Single by Lena Philipsson

from the album Det gör ont en stund på natten men inget på dan
- Released: 17 March 2004
- Genre: Pop; dance-pop; Eurodance; Swedish Schlager;
- Length: 3:00
- Label: Columbia
- Songwriter: Thomas Eriksson
- Producer: Anders Hansson

Lena Philipsson singles chronology
| "Spell of Love" / "Lady Star" (2001) | "It Hurts" / "Det gör ont" (2004) | "Delirium" (2004) |

Eurovision Song Contest 2004 entry
- Country: Sweden
- Artist: Lena Philipsson
- Language: English
- Composer: Thomas Eriksson
- Lyricist: Thomas Eriksson

Finals performance
- Final result: 5th
- Final points: 170

Entry chronology
- ◄ "Give Me Your Love" (2003)
- "Las Vegas" (2005) ►

= It Hurts (Lena Philipsson song) =

2004 song by Lena Philipsson

"It Hurts" is a song recorded by Swedish singer Lena Philipsson. It was written by Thomas "Orup" Eriksson and produced by Anders Hansson for Philipsson's studio album Det gör ont en stund på natten men inget på dan (2004). It is the best known as the winning song of Melodifestivalen 2004, where it was performed in Swedish as "Det gör ont" (/sv/; "It Hurts"), and as 's entry at the Eurovision Song Contest 2004, where it finished in fifth place with 170 points.

== Melodifestivalen ==

Philipsson had previously entered Melodifestivalen, the Swedish national selection for the Eurovision Song Contest, in 1986, 1987 and 1988, finishing in second, fifth and second place, respectively. She also competed in 1991 and in 1999 as a songwriter.

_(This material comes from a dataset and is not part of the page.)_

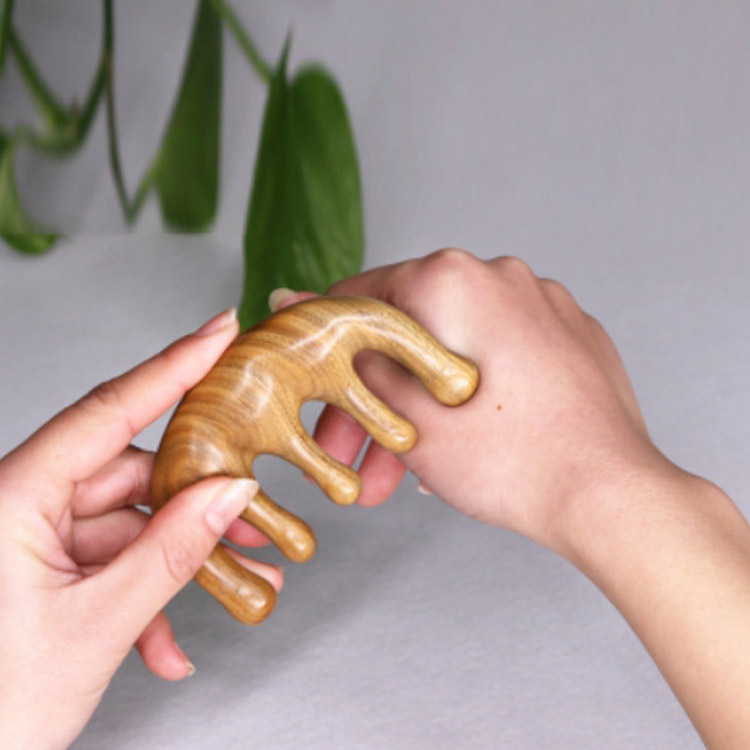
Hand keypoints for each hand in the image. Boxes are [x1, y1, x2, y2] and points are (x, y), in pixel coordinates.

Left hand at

In 2004, Philipsson entered Melodifestivalen for the fourth time as a performer, with "Det gör ont", written by Orup. She first performed in the semi-final four at the Malmömässan in Malmö and qualified for the final with a total of 134,189 votes. Philipsson then went on to win the final at the Globen in Stockholm, having received most points from both the jury and the televote.

== Eurovision Song Contest ==

Since Sweden had placed fifth in the Eurovision Song Contest 2003, Philipsson qualified directly to the final of the 2004 contest, held in Istanbul, Turkey. She performed at the 24th position—the last in the final—and eventually placed fifth with 170 points. Philipsson performed "It Hurts", the English-language version of the song, at Eurovision.

== Commercial performance ==
The Swedish-language version of the song reached number-one on both Svensktoppen and Sverigetopplistan, and was certified platinum. Following the Eurovision Song Contest, the English-language version charted in Belgium and Turkey.

== Track listing ==
"Det gör ont"
1. "Det gör ont" — 3:00
2. "Det gör ont (Instrumental)" — 3:00

"It Hurts"
1. "It Hurts" — 3:00
2. "It Hurts (Instrumental)" — 3:00

== Charts and certifications ==
=== Chart positions ===

| Chart | Peak position |
|---|---|
| Belgium (Flanders Ultratop) | 38 |
| Sweden (Svensktoppen) | 1 |
| Sweden (Sverigetopplistan) | 1 |
| Sweden (Trackslistan) | 1 |
| Turkey (Turkish Music Charts) | 6 |

=== Certifications ===

| Region | Certification | Certified units/sales |
| Sweden (GLF) | Platinum | 20,000^{^} |
^{^} Shipments figures based on certification alone.

== Cover versions ==

- Finnish musician M.A. Numminen covered the song in 2008.
- Taiwanese pop singer Jolin Tsai covered the single under the title "Slow Life" for the 2009 album Butterfly.